# Testo fornito
Male di vivere
Non solo mal di vivere. La depressione mette un freno anche al cervello. Esplode nella vita delle persone e ha l’impatto di un tumore dell’anima e della mente: da un lato ruba le emozioni e dall’altro atrofizza anche le performance dell’intelletto con un calo di attenzione, memoria e concentrazione e un blocco della capacità decisionale e di problem solving. Un aspetto inizialmente “non tanto considerato clinicamente, ma negli ultimi anni – spiega durante un incontro a Milano Claudio Mencacci, direttore del Dipartimento di neuroscienze dell’Asst Fatebenefratelli Sacco del capoluogo lombardo e presidente della Società italiana di psichiatria (Sip) – si è visto che è presente fin dal primo episodio depressivo e rimane tra i sintomi residui. Tanto che le persone
possono avere difficoltà a tornare com’erano da un punto di vista cognitivo”.
È come se la depressione, prosegue l’esperto, “fosse un punto di frattura. Come se un osso rotto, pur rimesso a posto, non tornasse come prima ma restasse più fragile”. E la conseguenza è che chi ha sperimentato la morsa della depressione fa un passo indietro rispetto alla vita, si tiene sull’orlo. Nonostante le implicazioni della malattia, anche in frangenti ad alto rischio “solo un paziente su tre si cura, e fra questi – sottolinea Mencacci – meno della metà si cura in maniera adeguata per tempo e dosi”, iniziando comunque le terapie con grave ritardo sulla comparsa dei sintomi. “L’aumento nei consumi di antidepressivi che si rileva resta inferiore al numero di persone che secondo le stime scientifiche si dovrebbero curare”. Su questo dato “pesano la vergogna e lo stigma sociale”, ma anche “spesso l’incapacità di prendere coscienza dei sintomi” con cui il male si manifesta.

# Voci estratte
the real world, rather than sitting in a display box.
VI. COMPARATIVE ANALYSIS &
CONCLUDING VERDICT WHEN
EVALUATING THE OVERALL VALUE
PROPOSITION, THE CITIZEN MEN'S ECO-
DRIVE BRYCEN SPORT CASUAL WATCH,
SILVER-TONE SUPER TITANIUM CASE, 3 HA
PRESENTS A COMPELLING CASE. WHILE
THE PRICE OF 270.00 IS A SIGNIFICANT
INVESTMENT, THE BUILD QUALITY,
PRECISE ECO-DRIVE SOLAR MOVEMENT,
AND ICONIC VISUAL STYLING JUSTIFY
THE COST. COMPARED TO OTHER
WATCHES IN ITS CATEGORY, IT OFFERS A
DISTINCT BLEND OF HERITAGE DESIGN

---

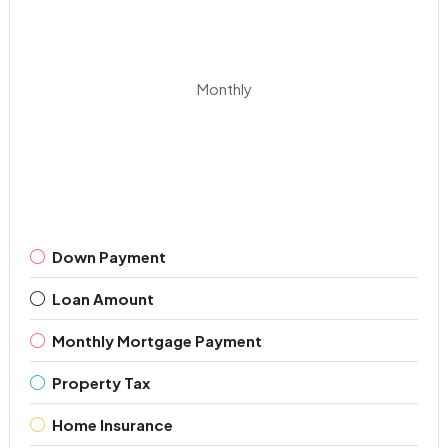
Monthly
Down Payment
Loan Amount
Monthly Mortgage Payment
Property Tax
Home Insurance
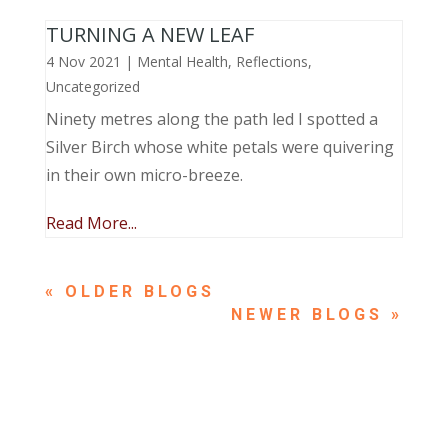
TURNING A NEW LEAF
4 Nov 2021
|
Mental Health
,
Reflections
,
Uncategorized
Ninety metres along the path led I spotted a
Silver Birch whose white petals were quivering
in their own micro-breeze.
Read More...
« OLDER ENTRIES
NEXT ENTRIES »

# Elenco compiti
[1] Secondo il testo sulla depressione, quale carica ricopre Claudio Mencacci nella Società italiana di psichiatria?
[2] Per favore, indica se ciascuna affermazione concorda con il testo sulla depressione, rispondendo sì o no e citando le parole decisive del testo. (a) Il calo delle capacità cognitive compare solo dopo diversi episodi depressivi. (b) Secondo Mencacci, solo un paziente su tre si cura. (c) L'aumento nei consumi di antidepressivi supera il numero di persone che si dovrebbero curare.
Le voci estratte sono materiale a sé, distinto dal testo sulla depressione.

# Le tue risposte
[1] Ne è presidente.

[2]
(a) No: "si è visto che è presente fin dal primo episodio depressivo".
(b) Sì: "solo un paziente su tre si cura".
(c) No: "resta inferiore al numero di persone che secondo le stime scientifiche si dovrebbero curare".